Latent Dirichlet Allocation with prior topic words

2020-06-25 04:28发布

问题:

Context

I'm trying to extract topics from a set of texts using Latent Dirichlet allocation from Scikit-Learn's decomposition module. This works really well, except for the quality of topic words found/selected.

In a article by Li et al (2017), the authors describe using prior topic words as input for the LDA. They manually choose 4 topics and the main words associated/belong to these topics. For these words they set the default value to a high number for the associated topic and 0 for the other topics. All other words (not manually selected for a topic) are given equal values for all topics (1). This matrix of values is used as input for the LDA.

My question

How can I create a similar analysis with the LatentDirichletAllocation module from Scikit-Learn using a customized default values matrix (prior topics words) as input?

(I know there's a topic_word_prior parameter, but it only takes one float instead of a matrix with different 'default values'.)

EDIT

Solution

Using @Anis' help, I created a subclass of the original module, and edited the function that sets the starting values matrix. For all prior topic words you wish to give as input, it transforms the components_ matrix by multiplying the values with the topic values of that (prior) word.

This is the code:

# List with prior topic words as tuples
# (word index, [topic values])
prior_topic_words = []

# Example (word at index 3000 belongs to topic with index 0)
prior_topic_words.append(
    (3000, [(np.finfo(np.float64).max/4),0.,0.,0.,0.])
)

# Custom subclass for PTW-guided LDA
from sklearn.utils import check_random_state
from sklearn.decomposition._online_lda import _dirichlet_expectation_2d
class PTWGuidedLatentDirichletAllocation(LatentDirichletAllocation):

    def __init__(self, n_components=10, doc_topic_prior=None, topic_word_prior=None, learning_method=’batch’, learning_decay=0.7, learning_offset=10.0, max_iter=10, batch_size=128, evaluate_every=-1, total_samples=1000000.0, perp_tol=0.1, mean_change_tol=0.001, max_doc_update_iter=100, n_jobs=None, verbose=0, random_state=None, n_topics=None, ptws=None):
        super(PTWGuidedLatentDirichletAllocation, self).__init__(n_components, doc_topic_prior, topic_word_prior, learning_method, learning_decay, learning_offset, max_iter, batch_size, evaluate_every, total_samples, perp_tol, mean_change_tol, max_doc_update_iter, n_jobs, verbose, random_state, n_topics)
        self.ptws = ptws

    def _init_latent_vars(self, n_features):
        """Initialize latent variables."""
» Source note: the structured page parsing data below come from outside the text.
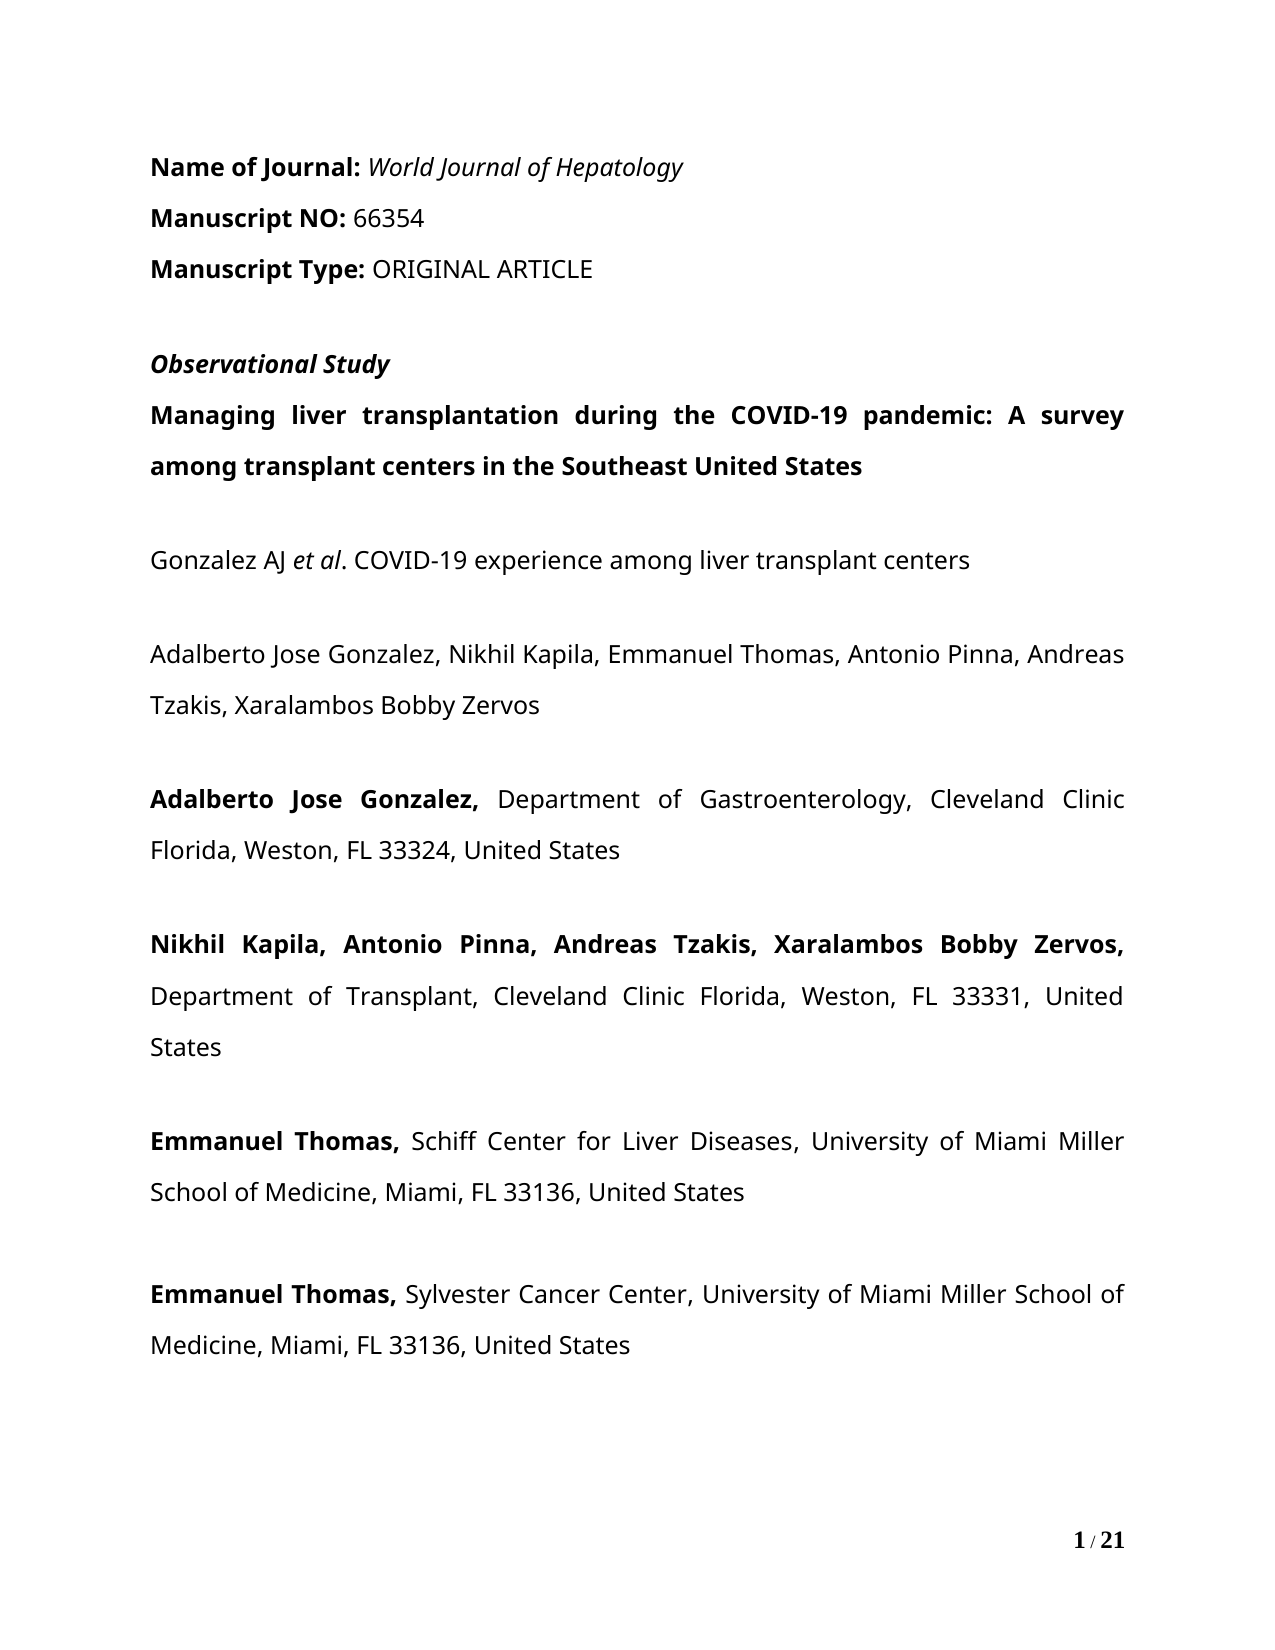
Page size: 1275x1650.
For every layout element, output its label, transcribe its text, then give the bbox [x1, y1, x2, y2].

text Name of Journal: World Journal of Hepatology [150, 150, 1125, 184]
text Nikhil Kapila, Antonio Pinna, Andreas Tzakis, Xaralambos Bobby Zervos, Department of Transplant, Cleveland Clinic Florida, Weston, FL 33331, United States [150, 927, 1125, 1063]
text Manuscript NO: 66354 [150, 201, 1125, 235]
text Adalberto Jose Gonzalez, Nikhil Kapila, Emmanuel Thomas, Antonio Pinna, Andreas Tzakis, Xaralambos Bobby Zervos [150, 637, 1125, 722]
text Adalberto Jose Gonzalez, Department of Gastroenterology, Cleveland Clinic Florida, Weston, FL 33324, United States [150, 782, 1125, 867]
text Emmanuel Thomas, Schiff Center for Liver Diseases, University of Miami Miller School of Medicine, Miami, FL 33136, United States [150, 1123, 1125, 1208]
text Manuscript Type: ORIGINAL ARTICLE [150, 252, 1125, 286]
text Emmanuel Thomas, Sylvester Cancer Center, University of Miami Miller School of Medicine, Miami, FL 33136, United States [150, 1276, 1125, 1362]
text Observational Study [150, 346, 1125, 380]
text Managing liver transplantation during the COVID-19 pandemic: A survey among transplant centers in the Southeast United States [150, 397, 1125, 482]
text Gonzalez AJ et al. COVID-19 experience among liver transplant centers [150, 542, 1125, 577]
        self.random_state_ = check_random_state(self.random_state)
        self.n_batch_iter_ = 1
        self.n_iter_ = 0

        if self.doc_topic_prior is None:
            self.doc_topic_prior_ = 1. / self.n_topics
        else:
            self.doc_topic_prior_ = self.doc_topic_prior

        if self.topic_word_prior is None:
            self.topic_word_prior_ = 1. / self.n_topics
        else:
            self.topic_word_prior_ = self.topic_word_prior

        init_gamma = 100.
        init_var = 1. / init_gamma
        # In the literature, this is called `lambda`
        self.components_ = self.random_state_.gamma(
            init_gamma, init_var, (self.n_topics, n_features))

        # Transform topic values in matrix for prior topic words
        if self.ptws is not None:
            for ptw in self.ptws:
                word_index = ptw[0]
                word_topic_values = ptw[1]
                self.components_[:, word_index] *= word_topic_values

        # In the literature, this is `exp(E[log(beta)])`
        self.exp_dirichlet_component_ = np.exp(
            _dirichlet_expectation_2d(self.components_))

Initiation is the same as the original LatentDirichletAllocation class, but now you can provide prior topic words using the ptws parameter.

回答1:

After taking a look a the source and the docs, it seems to me like the easiest thing to do is subclass LatentDirichletAllocation and only override the _init_latent_vars method. It is the method called in fit to create the components_ attribute, which is the matrix used for the decomposition. By re-implementing this method, you can set it just the way you want, and in particular, boost the prior weights for the related topics/features. You would re-implement there the logic of the paper for the initialization.